Meta’s AI strategy may be moving into a very different phase. According to Bloomberg’s sources, the company is shifting attention toward a new model codenamed "Avocado," with a release potentially coming next spring.
The reported plan matters because Avocado is expected to be closed, giving Meta a way to sell access directly. That would be a major change for a company known in this space for its open Llama models.
A reported turn away from open Llama models
Meta’s Llama models have been central to its open-model strategy. The source says that approach has reportedly lost momentum inside the company after the disappointing performance of Llama 4.
If Avocado launches as described, Meta would not simply be releasing another model under the same playbook. It would be emphasizing a model built around direct sales, with access controlled by the company.
That distinction is important. An open-model strategy is built around broad availability and outside adoption. A closed model, by contrast, gives the company more control over how access is offered and how the model is commercialized.
What Avocado is expected to be
Avocado is described in the source as a new AI model. Its release is potentially coming next spring, though the report does not present that as a fixed launch date.
The key reported feature is not only the model itself, but the business model around it. Avocado is expected to launch as a closed model, which would let Meta sell access directly.
That would place Avocado in a different category from the open Llama approach. The shift would suggest that Meta sees more value, at least for this effort, in controlling distribution and access than in extending the same open-model strategy.
Why Llama 4 matters to the decision
The report connects the internal change in direction to Llama 4. The source says the open-source approach reportedly lost steam after Llama 4’s disappointing performance.
That does not mean the source says Meta has abandoned every open-model effort. It does mean that Avocado is being framed as a significant strategic pivot, especially because it is expected to be closed and tied to direct sales.
For readers following AI model strategy, the key point is that performance and business model are linked here.

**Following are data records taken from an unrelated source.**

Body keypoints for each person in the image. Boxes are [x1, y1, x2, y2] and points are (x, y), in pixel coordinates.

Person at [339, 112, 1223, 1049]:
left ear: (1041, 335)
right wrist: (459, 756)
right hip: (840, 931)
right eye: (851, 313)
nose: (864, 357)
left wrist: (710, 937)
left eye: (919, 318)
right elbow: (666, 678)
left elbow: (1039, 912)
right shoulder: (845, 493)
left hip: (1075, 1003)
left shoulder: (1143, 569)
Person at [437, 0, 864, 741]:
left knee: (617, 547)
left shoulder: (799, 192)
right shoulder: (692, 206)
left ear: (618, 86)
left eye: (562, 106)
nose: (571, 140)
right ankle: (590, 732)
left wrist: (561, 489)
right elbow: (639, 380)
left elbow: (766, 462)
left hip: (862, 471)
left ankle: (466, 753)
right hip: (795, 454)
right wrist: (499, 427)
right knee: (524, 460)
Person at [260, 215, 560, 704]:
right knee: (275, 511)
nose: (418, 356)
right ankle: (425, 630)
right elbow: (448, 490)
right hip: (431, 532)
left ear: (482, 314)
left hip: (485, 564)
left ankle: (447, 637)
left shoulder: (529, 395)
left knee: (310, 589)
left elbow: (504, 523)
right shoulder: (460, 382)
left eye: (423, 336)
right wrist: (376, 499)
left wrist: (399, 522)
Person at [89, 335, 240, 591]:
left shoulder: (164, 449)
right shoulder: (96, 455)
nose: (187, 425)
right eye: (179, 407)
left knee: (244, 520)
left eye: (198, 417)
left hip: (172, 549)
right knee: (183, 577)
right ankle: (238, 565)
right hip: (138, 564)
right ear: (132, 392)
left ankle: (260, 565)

If a major open-model release fails to meet internal expectations, leadership may look for a structure that offers more control over the next product.
The role of Alexandr Wang
Management is reportedly placing a large bet on Alexandr Wang, who joined Meta following the company’s deal with Scale AI. The source does not detail his precise responsibilities for Avocado, but it places him inside the broader shift now underway.

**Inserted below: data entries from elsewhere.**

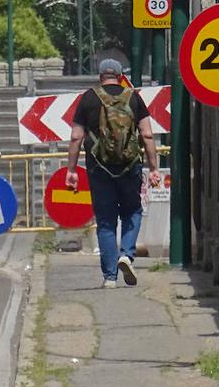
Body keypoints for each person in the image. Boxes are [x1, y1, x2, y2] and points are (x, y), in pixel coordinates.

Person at [66, 59, 160, 288]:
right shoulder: (134, 97)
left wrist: (71, 169)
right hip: (129, 167)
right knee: (133, 211)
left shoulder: (88, 98)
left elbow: (76, 137)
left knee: (106, 221)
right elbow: (147, 135)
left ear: (100, 76)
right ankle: (126, 254)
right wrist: (154, 168)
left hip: (99, 168)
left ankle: (110, 278)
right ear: (120, 76)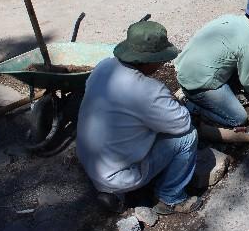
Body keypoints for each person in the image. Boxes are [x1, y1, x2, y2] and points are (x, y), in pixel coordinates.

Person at [76, 20, 202, 215]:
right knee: (188, 137)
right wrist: (173, 102)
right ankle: (171, 197)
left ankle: (115, 192)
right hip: (119, 175)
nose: (162, 63)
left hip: (91, 160)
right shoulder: (148, 91)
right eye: (160, 59)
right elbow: (183, 124)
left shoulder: (104, 67)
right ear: (150, 60)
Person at [175, 2, 249, 127]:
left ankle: (189, 94)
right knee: (239, 118)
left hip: (183, 70)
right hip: (198, 85)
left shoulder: (228, 18)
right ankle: (191, 108)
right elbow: (248, 81)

That personnel detail matters because the report presents Avocado as more than a routine model update. It is described as part of a bigger change in direction after Llama 4 and amid a move toward a closed, directly sold model.

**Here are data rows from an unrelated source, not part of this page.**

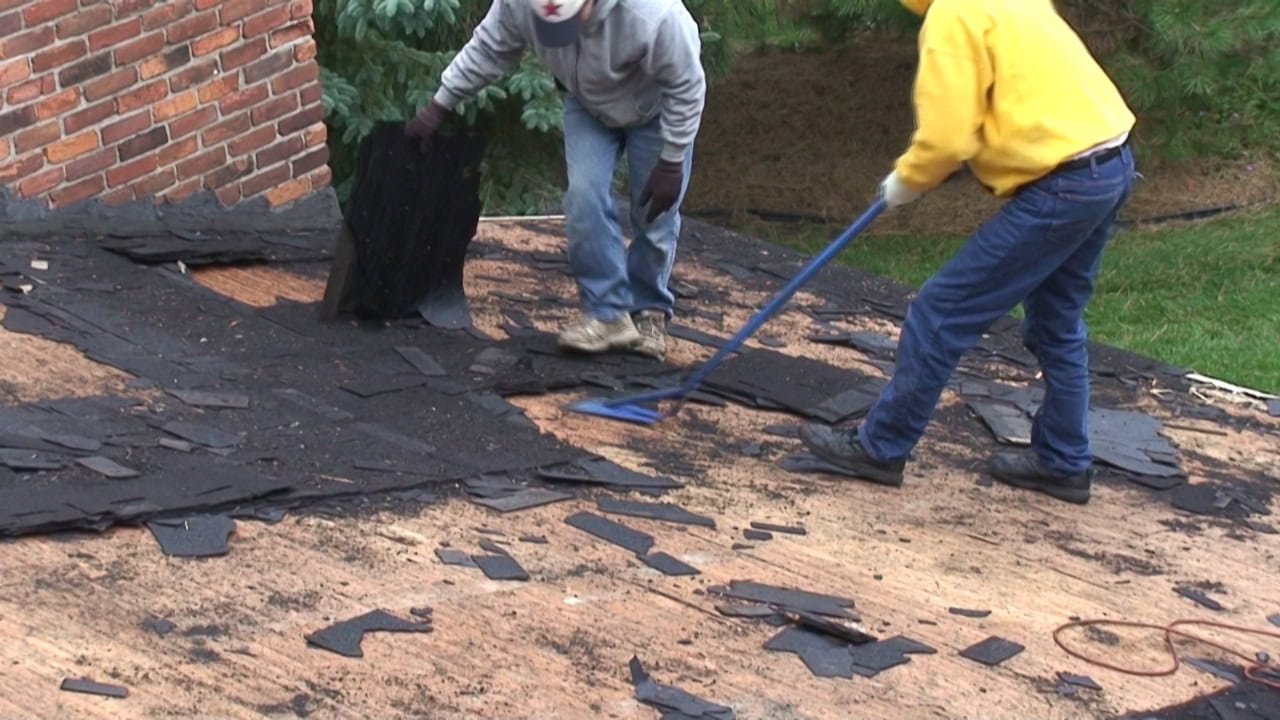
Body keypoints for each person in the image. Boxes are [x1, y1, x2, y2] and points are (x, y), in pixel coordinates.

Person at [799, 0, 1138, 504]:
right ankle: (1064, 461)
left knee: (940, 312)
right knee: (1057, 322)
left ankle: (880, 448)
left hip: (1063, 184)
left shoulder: (952, 15)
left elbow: (947, 138)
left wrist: (905, 182)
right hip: (1109, 164)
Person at [406, 0, 707, 361]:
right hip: (587, 105)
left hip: (656, 109)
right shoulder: (517, 5)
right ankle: (608, 313)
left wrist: (672, 161)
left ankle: (650, 310)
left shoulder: (653, 14)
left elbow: (687, 85)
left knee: (655, 218)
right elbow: (488, 48)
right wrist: (437, 108)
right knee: (583, 198)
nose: (555, 35)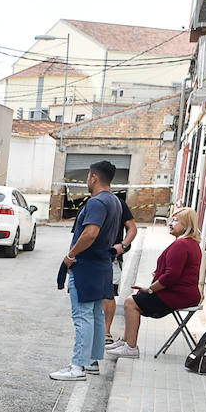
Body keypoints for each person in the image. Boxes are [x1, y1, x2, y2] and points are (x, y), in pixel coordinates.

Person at [50, 161, 122, 381]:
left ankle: (77, 367)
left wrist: (71, 255)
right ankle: (91, 361)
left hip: (87, 266)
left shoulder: (96, 202)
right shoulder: (115, 201)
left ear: (93, 178)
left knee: (83, 316)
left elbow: (90, 233)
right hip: (102, 266)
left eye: (88, 177)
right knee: (95, 315)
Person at [107, 207, 203, 358]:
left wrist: (150, 289)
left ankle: (131, 347)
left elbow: (171, 276)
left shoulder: (182, 244)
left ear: (187, 224)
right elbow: (177, 271)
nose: (171, 223)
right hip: (182, 293)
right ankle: (125, 341)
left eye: (176, 220)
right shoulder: (190, 243)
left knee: (131, 303)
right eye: (171, 219)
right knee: (135, 298)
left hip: (179, 295)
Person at [104, 196, 138, 344]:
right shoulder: (89, 203)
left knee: (109, 295)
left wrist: (123, 245)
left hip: (112, 259)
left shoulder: (119, 204)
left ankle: (106, 331)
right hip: (90, 260)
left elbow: (132, 228)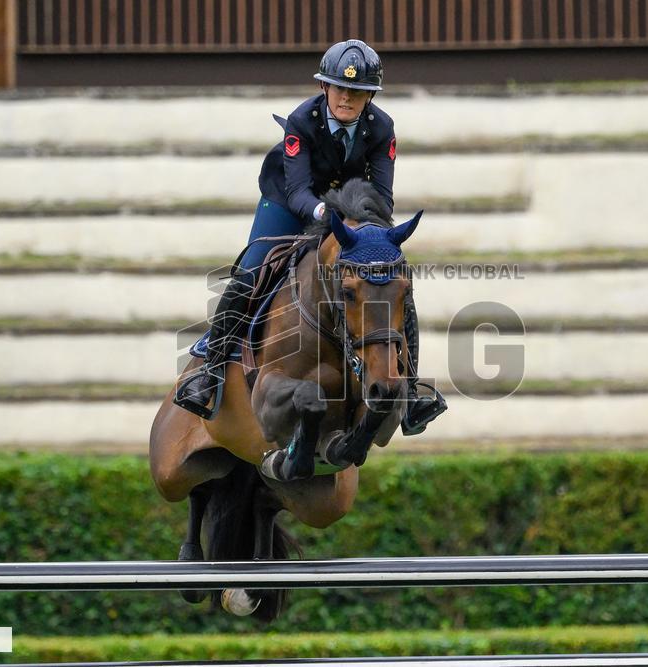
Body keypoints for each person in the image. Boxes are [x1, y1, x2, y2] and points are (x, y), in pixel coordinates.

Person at [175, 39, 446, 436]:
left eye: (357, 92)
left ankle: (411, 394)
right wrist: (326, 215)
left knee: (393, 277)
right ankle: (210, 372)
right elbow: (299, 191)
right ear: (324, 87)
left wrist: (363, 229)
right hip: (290, 201)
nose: (346, 98)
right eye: (339, 88)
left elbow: (383, 198)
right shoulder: (302, 121)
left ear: (370, 96)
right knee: (251, 271)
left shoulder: (382, 128)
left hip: (350, 210)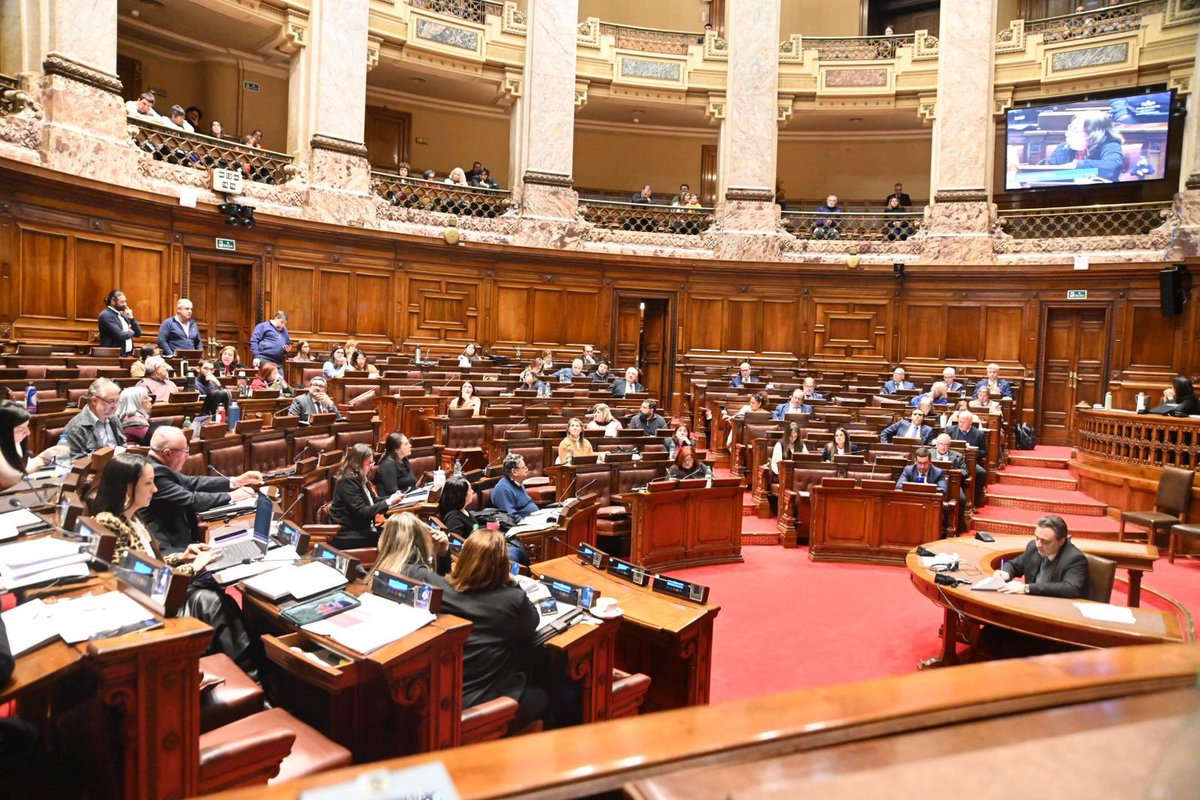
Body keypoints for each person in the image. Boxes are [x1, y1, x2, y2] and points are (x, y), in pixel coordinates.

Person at [93, 452, 264, 677]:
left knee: (216, 596)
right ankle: (252, 677)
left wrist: (183, 556)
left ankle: (248, 671)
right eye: (148, 483)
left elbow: (146, 561)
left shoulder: (130, 517)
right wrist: (193, 567)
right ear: (127, 488)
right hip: (146, 609)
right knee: (215, 601)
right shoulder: (110, 522)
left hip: (156, 597)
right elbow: (138, 579)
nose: (154, 489)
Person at [438, 528, 551, 731]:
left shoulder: (444, 592)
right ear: (502, 564)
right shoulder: (511, 599)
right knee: (546, 695)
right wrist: (514, 582)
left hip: (446, 694)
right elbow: (532, 622)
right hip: (486, 697)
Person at [141, 426, 261, 553]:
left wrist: (235, 481)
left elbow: (191, 482)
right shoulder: (154, 473)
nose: (187, 456)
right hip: (169, 548)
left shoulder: (157, 466)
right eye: (185, 451)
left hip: (180, 541)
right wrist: (232, 496)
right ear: (167, 453)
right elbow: (192, 500)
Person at [328, 444, 405, 549]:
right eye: (369, 463)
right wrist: (389, 502)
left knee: (400, 532)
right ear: (357, 464)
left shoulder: (361, 477)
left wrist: (393, 498)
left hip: (362, 529)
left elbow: (374, 500)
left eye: (372, 462)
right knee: (394, 537)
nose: (372, 466)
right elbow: (361, 511)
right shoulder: (347, 481)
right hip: (347, 534)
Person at [993, 515, 1088, 598]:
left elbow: (1070, 588)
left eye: (1045, 541)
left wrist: (1027, 588)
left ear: (1061, 541)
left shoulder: (1074, 558)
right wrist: (1006, 573)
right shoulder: (1033, 547)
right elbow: (1014, 565)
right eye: (1037, 538)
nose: (1038, 544)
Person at [1046, 111, 1126, 183]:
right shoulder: (1064, 146)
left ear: (1093, 134)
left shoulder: (1110, 144)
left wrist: (1077, 165)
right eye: (1069, 128)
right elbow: (1051, 173)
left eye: (1075, 130)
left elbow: (1111, 167)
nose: (1067, 133)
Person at [374, 511, 451, 581]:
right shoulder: (421, 575)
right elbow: (446, 591)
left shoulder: (379, 570)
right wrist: (441, 555)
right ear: (420, 540)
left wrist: (440, 554)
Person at [62, 377, 125, 458]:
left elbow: (122, 443)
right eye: (111, 401)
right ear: (94, 401)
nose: (115, 406)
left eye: (117, 401)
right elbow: (75, 461)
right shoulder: (76, 428)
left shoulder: (114, 419)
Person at [0, 401, 56, 490]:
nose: (28, 433)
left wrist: (47, 455)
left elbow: (24, 466)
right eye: (20, 429)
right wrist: (41, 460)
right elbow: (12, 480)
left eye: (27, 426)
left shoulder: (17, 443)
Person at [946, 411, 988, 508]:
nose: (960, 424)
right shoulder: (950, 430)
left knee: (981, 472)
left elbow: (984, 452)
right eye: (959, 421)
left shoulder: (978, 434)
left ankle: (976, 501)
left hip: (970, 463)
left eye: (963, 422)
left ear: (970, 422)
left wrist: (973, 451)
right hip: (952, 460)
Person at [491, 453, 538, 521]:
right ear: (514, 472)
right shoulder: (503, 489)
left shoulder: (518, 482)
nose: (527, 469)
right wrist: (526, 524)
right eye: (524, 468)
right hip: (524, 526)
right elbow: (511, 516)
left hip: (534, 519)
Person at [98, 289, 142, 355]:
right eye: (122, 302)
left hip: (128, 355)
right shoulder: (105, 315)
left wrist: (131, 318)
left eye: (125, 301)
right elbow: (120, 335)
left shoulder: (123, 315)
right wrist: (131, 331)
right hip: (113, 356)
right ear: (113, 301)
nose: (125, 304)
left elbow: (138, 333)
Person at [932, 433, 970, 509]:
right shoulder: (929, 453)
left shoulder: (957, 456)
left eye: (946, 445)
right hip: (932, 481)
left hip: (952, 484)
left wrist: (955, 472)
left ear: (949, 445)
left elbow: (965, 472)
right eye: (941, 444)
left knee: (962, 499)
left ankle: (959, 520)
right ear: (936, 444)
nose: (943, 447)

External models and a strategic tension
The development process reportedly involves several outside models. According to Bloomberg, the team is training Avocado using Google’s Gemma, OpenAI’s gpt-oss, and Alibaba’s Qwen.
That mix is notable for two reasons. First, it suggests Avocado is being developed with help from multiple external model sources. Second, the source points out that using Chinese technology clashes with CEO Mark Zuckerberg’s previous warnings about Chinese censorship.
The report does not say how Meta resolves that tension. It simply places those facts side by side: Avocado is reportedly using Alibaba’s Qwen in training, while Mark Zuckerberg has previously warned about Chinese censorship.
What the reported pivot signals
The clearest takeaway is that Meta may be rebalancing its AI priorities. Open Llama models helped define the company’s public AI posture, but Avocado is described as a closed model built for direct access sales.
That could change how developers, customers, and competitors read Meta’s next move. Instead of treating openness as the defining feature, Meta may be preparing a model where control, access, and monetization are more central.
For now, the facts remain limited to the report: Bloomberg’s sources say Meta is shifting focus to Avocado, the model could arrive next spring, it is expected to be closed, and its training reportedly uses several external models. Within those boundaries, the direction is clear enough: Avocado would mark a serious departure from the open Llama strategy that came before it.